Towards Principled Task Grouping for Multi-Task Learning
Chenguang Wang, Xuanhao Pan, Tianshu Yu
TL;DR
This work tackles the challenge of negative and positive transfer in multi-task learning by introducing a principled task-grouping approach built on assumption-free transfer gains. It proposes a generic, budget-aware mixed-integer programming framework that assigns tasks to groups to maximize aggregated transfer gains while enforcing real-world constraints, and it provides complexity-aware strategies to reduce computation. Empirical results across Taskonomy, CelebA, COP, and ETTm1 demonstrate consistent gains over STL, traditional MTL, and existing grouping methods, with demonstrated robustness to group-size constraints and substantial efficiency improvements via sampling and lazy collection.
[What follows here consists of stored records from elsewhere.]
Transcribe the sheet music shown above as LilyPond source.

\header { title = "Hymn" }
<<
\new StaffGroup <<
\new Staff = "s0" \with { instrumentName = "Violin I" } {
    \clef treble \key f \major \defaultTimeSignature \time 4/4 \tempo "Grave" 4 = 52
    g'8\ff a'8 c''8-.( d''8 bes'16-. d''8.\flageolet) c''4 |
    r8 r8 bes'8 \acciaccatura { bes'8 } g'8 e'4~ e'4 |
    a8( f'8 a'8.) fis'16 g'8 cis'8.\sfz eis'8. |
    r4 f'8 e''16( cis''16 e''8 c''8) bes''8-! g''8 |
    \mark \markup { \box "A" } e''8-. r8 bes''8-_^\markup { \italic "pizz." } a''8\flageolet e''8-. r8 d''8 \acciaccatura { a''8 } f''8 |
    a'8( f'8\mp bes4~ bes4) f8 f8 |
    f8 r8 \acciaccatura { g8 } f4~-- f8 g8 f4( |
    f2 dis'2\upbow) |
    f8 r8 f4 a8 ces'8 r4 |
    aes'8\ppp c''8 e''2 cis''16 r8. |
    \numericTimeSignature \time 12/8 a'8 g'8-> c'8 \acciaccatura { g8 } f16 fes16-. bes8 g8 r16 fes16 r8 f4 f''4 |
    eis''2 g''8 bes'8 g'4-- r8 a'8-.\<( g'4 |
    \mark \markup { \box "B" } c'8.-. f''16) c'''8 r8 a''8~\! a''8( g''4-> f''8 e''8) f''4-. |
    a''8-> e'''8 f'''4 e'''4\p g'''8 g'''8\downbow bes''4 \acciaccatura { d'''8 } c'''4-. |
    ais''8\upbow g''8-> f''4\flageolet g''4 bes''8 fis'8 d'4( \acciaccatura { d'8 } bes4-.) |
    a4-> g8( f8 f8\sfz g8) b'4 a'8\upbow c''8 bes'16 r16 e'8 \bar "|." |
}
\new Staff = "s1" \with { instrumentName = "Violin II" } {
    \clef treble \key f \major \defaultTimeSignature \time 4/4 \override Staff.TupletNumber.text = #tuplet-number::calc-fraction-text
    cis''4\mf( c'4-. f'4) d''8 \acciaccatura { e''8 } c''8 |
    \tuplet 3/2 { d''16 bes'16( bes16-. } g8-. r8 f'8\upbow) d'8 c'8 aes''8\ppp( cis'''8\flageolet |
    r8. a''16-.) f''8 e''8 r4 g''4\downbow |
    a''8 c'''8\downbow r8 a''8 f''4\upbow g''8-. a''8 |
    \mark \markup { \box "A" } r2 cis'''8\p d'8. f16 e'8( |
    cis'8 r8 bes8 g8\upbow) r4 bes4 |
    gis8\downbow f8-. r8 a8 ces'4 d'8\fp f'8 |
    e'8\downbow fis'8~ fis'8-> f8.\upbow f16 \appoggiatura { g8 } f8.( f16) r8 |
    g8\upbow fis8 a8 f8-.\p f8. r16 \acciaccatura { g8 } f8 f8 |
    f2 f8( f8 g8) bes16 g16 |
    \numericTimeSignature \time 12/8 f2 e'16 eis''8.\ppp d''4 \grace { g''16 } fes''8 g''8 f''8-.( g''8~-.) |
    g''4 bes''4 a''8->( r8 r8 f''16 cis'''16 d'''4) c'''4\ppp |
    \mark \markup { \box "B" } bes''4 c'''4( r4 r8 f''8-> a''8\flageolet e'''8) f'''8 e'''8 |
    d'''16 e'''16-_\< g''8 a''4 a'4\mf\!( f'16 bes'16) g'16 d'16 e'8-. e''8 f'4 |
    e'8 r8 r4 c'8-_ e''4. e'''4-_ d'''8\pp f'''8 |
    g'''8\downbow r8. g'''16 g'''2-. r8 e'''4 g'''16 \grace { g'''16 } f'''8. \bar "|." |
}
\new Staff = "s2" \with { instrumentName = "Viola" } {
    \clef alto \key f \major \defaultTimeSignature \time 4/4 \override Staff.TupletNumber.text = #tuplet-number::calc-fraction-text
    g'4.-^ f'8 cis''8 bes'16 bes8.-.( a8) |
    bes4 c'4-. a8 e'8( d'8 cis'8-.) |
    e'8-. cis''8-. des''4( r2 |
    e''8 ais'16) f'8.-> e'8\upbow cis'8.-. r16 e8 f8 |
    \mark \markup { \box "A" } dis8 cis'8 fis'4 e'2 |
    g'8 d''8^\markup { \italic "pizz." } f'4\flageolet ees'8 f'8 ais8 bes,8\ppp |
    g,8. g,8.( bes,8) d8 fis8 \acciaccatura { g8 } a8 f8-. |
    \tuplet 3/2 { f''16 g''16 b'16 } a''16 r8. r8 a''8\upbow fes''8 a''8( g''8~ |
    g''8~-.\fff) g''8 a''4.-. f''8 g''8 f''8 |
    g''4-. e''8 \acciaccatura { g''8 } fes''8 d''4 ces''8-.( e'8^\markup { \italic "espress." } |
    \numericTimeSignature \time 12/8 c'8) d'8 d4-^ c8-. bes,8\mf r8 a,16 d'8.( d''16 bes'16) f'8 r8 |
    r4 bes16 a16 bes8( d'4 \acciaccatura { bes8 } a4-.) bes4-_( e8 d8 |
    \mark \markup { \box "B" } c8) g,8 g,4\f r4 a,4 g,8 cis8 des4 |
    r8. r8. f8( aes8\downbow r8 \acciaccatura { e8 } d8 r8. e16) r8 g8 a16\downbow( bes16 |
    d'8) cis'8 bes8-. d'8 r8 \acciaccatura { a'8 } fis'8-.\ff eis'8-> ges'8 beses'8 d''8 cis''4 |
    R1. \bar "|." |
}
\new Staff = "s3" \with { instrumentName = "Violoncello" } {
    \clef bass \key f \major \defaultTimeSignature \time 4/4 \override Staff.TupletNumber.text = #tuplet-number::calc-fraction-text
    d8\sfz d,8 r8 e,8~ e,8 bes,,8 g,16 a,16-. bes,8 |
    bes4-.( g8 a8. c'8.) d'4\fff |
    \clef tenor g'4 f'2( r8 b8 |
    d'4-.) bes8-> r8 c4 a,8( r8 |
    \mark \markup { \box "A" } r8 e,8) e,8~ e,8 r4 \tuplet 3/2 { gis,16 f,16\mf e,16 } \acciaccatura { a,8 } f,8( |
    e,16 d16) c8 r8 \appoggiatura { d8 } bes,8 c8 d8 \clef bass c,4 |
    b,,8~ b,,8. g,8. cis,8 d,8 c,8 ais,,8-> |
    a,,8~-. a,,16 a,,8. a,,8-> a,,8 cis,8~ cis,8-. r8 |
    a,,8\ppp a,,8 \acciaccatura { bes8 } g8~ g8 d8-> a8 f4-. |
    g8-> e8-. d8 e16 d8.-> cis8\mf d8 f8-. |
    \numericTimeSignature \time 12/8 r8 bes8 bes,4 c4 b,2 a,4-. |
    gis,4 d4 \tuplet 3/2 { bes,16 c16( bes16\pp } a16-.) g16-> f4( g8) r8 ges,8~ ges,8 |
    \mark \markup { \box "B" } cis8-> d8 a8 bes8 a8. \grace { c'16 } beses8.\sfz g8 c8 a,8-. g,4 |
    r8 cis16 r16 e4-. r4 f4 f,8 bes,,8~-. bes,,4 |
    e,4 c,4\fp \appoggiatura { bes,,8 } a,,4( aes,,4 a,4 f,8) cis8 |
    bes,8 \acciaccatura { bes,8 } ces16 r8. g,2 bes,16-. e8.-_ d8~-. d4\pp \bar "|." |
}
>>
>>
The approach offers practical scalability and broad applicability to computer vision, combinatorial optimization, and time-series domains, marking a significant advance in principled, resource-aware MTL design.
Abstract
Multi-task learning (MTL) aims to leverage shared information among tasks to improve learning efficiency and accuracy. However, MTL often struggles to effectively manage positive and negative transfer between tasks, which can hinder performance improvements. Task grouping addresses this challenge by organizing tasks into meaningful clusters, maximizing beneficial transfer while minimizing detrimental interactions. This paper introduces a principled approach to task grouping in MTL, advancing beyond existing methods by addressing key theoretical and practical limitations. Unlike prior studies, our method offers a theoretically grounded approach that does not depend on restrictive assumptions for constructing transfer gains. We also present a flexible mathematical programming formulation that accommodates a wide range of resource constraints, thereby enhancing its versatility. Experimental results across diverse domains, including computer vision datasets, combinatorial optimization benchmarks, and time series tasks, demonstrate the superiority of our method over extensive baselines, thereby validating its effectiveness and general applicability in MTL without sacrificing efficiency.